DLA+MLP Study — Phase 1

Two-Pathway Analysis: Attention vs MLP Signal Routing

Jasdeep Jaitla · 2026 · 54 models · simultaneous dual-pathway attribution

Abstract

The first systematic comparison of how Metaphori Engine™ Structured Notation (MESN™)signal routes through both computational pathways in transformer models — attention heads (DLA) and MLP layers (feed-forward attribution). By measuring both simultaneously across 54 models, we discover that the structured notation response is a dual-pathway system with architecture-dependent routing.

54
Models, dual-pathway attribution
35×
MLP magnitude vs attention
r=0.080
Pathway correlation (p=0.56)
3
Routing patterns discovered

The magnitude gap

PathwayMean AdvantageModels PositiveAbsolute Magnitude
DLA (Attention)+8.4%48/54 (89%)~22 (mean)
MLP (Feed-forward)–1.8%23/54 (43%)~779 (mean)
Combined+6.5%33/54 (61%)

Despite carrying 35× more signal, MLPs show a modest −1.8% advantage on average. The attention pathway is smaller but more discriminating. Think: MLPs provide the base signal (highway), attention heads provide the steering (differential routing). MESN™ engages the steering mechanism more strongly.

Pathway independence

DLA and MLP advantages are statistically uncorrelated (Pearson r=0.080, p=0.56). They are genuinely independent pathways — knowing a model's DLA advantage tells you nothing about its MLP advantage. This means DLA-only studies capture at most half the picture.

Three routing patterns

PatternCountDLA DirectionMLP DirectionInterpretation
Dual-Positive16++Both pathways favor MESN™
Attention-Dominant26+Attention favors MESN™, MLPs favor prose
MLP-Compensating3+MLPs compensate for negative attention

Dual-positive models

The 16 models where both pathways favor MESN™ show the highest combined signal. Notable: Llama 3.1 70B Base leads with +23.2% DLA and +24.5% MLP for a +47.7% combined advantage. The DS-R1-Distill family is entirely dual-positive — all 4 models — suggesting that distillation preserves MLP response. Mistral 7B Base reaches +29.0% combined.

ModelDLAMLPCombined
Llama 3.1 70B Base+23.2%+24.5%+47.7%
DS-R1-Distill Qwen 14B+15.0%+29.4%+44.4%
DS-R1-Distill Qwen 32B+18.4%+15.0%+33.4%
DS-R1-Distill Qwen 7B+10.5%+21.9%+32.4%
Mistral 7B Base+15.1%+13.9%+29.0%
Qwen 2.5 14B Base+22.9%+4.6%+27.5%

The Gemma resolution

The MLP-Compensating pattern is exclusively Gemma. Gemma's negative DLA is not a failure to respond — it's a rerouting. Structured notation signal travels through MLP layers instead of attention heads.

ModelDLAMLPCombined
Gemma 4 E4B IT–1.5%+12.1%+10.6%
Gemma 2 27B–5.9%+4.3%–1.6%
Gemma 4 31B IT–6.8%+2.3%–4.5%

Gemma 4 E4B IT is “rescued” by MLP: its −1.5% DLA would classify it as a negative responder, but +12.1% MLP lifts the combined signal to +10.6%.

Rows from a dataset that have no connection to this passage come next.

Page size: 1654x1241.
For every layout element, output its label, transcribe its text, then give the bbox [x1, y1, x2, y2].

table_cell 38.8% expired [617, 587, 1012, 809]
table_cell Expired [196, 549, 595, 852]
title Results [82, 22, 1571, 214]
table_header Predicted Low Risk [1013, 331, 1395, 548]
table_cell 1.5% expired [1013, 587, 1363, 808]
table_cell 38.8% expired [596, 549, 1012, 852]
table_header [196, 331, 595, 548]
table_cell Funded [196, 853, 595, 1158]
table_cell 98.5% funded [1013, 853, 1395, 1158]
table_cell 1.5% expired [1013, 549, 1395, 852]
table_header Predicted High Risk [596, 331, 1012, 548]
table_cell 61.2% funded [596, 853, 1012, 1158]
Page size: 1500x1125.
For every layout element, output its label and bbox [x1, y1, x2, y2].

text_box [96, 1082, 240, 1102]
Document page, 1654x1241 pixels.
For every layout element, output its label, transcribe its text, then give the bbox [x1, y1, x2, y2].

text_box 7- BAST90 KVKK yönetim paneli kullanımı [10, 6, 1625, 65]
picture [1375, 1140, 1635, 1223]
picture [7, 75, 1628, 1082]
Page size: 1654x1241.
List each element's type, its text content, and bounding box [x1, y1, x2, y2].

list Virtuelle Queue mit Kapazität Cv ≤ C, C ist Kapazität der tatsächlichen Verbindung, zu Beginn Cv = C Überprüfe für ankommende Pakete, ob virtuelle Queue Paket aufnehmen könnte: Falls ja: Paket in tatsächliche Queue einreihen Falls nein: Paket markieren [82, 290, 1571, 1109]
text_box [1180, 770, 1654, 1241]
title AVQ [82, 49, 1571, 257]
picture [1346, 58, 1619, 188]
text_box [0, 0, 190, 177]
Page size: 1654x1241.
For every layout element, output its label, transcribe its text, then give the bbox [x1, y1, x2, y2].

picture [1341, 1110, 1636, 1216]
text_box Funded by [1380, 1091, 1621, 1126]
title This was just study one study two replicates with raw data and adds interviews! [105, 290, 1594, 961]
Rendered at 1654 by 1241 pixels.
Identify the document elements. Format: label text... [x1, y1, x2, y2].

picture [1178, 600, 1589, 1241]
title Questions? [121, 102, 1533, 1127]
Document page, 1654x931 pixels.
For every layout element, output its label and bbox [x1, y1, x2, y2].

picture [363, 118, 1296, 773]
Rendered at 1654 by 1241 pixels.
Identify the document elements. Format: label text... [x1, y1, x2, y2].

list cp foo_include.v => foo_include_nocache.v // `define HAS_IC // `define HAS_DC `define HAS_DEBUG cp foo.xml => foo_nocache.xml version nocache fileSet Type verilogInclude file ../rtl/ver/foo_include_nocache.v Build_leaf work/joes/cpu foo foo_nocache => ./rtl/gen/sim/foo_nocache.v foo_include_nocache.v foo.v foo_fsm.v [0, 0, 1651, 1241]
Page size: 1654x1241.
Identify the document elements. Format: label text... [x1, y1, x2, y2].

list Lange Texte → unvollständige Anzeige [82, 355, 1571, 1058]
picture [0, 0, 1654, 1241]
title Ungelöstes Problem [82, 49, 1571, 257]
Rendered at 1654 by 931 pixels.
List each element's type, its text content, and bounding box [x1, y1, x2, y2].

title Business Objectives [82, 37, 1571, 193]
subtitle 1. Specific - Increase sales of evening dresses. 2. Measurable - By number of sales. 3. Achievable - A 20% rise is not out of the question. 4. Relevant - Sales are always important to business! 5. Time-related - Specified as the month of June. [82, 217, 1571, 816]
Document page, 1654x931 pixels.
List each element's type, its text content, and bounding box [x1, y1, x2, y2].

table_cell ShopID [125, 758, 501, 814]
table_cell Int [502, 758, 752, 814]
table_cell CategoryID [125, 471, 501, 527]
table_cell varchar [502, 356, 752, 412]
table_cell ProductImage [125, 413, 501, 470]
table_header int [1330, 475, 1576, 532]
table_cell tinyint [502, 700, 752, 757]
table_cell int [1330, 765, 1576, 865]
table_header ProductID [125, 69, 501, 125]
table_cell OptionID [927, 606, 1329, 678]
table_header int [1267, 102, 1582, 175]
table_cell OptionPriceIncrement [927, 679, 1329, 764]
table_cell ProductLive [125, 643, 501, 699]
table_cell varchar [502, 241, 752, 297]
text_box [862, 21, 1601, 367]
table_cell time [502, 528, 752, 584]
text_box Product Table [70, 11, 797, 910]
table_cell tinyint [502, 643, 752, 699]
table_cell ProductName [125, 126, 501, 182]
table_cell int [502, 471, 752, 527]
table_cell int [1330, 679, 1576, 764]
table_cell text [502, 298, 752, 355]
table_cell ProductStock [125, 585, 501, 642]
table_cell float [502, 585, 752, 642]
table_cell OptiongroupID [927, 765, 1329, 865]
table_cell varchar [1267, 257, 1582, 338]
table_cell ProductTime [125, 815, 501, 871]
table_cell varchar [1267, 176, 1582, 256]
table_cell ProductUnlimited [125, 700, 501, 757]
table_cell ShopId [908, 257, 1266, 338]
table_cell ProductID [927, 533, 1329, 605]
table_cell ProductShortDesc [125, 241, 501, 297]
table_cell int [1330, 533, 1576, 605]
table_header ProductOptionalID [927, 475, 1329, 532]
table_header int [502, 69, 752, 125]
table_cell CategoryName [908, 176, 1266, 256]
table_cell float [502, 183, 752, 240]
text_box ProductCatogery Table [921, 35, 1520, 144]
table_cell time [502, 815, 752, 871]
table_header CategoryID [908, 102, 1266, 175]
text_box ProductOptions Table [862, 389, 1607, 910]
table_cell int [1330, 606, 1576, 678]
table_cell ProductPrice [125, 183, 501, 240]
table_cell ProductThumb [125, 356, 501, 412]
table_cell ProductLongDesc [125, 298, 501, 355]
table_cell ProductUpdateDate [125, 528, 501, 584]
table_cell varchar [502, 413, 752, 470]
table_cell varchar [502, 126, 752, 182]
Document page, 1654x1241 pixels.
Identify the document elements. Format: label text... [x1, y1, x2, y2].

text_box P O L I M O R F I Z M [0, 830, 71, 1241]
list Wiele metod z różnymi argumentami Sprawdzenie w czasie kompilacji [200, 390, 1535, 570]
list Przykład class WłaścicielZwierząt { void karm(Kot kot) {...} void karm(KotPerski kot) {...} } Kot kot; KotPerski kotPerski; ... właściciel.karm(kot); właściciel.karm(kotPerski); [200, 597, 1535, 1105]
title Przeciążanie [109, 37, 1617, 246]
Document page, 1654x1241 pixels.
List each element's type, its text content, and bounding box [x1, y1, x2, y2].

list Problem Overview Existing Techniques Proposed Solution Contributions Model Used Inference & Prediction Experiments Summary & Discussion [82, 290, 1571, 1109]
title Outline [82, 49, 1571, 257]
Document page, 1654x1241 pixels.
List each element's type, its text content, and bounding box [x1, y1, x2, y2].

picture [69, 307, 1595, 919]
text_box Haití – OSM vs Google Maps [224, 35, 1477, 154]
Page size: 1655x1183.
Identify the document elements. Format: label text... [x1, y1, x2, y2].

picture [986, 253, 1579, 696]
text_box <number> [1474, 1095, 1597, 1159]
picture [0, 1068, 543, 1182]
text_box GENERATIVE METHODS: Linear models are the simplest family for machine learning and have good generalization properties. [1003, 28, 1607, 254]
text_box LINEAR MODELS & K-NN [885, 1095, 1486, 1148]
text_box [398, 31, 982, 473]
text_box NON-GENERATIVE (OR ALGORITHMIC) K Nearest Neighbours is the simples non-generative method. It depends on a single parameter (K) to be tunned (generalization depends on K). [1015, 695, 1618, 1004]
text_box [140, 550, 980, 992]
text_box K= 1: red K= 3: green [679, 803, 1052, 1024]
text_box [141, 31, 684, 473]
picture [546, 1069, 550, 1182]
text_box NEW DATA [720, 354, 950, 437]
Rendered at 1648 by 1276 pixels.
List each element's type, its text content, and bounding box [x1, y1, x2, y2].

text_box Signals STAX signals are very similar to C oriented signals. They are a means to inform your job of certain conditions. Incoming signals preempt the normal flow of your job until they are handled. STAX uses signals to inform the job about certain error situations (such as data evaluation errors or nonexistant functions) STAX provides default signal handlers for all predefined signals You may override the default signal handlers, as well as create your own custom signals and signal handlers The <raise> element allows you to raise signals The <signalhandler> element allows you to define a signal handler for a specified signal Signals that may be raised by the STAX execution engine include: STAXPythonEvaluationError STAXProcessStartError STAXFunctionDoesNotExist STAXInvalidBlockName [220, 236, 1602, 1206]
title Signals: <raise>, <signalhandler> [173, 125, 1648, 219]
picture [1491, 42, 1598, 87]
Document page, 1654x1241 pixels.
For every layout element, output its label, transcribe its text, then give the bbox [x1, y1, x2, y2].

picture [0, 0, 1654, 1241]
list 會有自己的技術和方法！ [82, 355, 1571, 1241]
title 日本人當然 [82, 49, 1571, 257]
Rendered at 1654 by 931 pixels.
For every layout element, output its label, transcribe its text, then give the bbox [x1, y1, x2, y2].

Combined signal reshuffles the leaderboard

Adding MLP attribution changes which models appear to respond most strongly. Models with strong DLA but strongly negative MLP drop dramatically:

  • Aya Expanse 32B: +8.1% DLA, −46.1% MLP = −38.0% combined
  • Ministral 3 14B: +15.2% DLA, −25.5% MLP = −10.3% combined

A DLA-only study would call these positive responders. The full picture is more complex.

Implications

Two-pathway analysis reveals that structured notation doesn't simply “activate attention heads” — it creates architecture-dependent routing patterns that involve the entire forward pass. Future work should always measure both pathways simultaneously.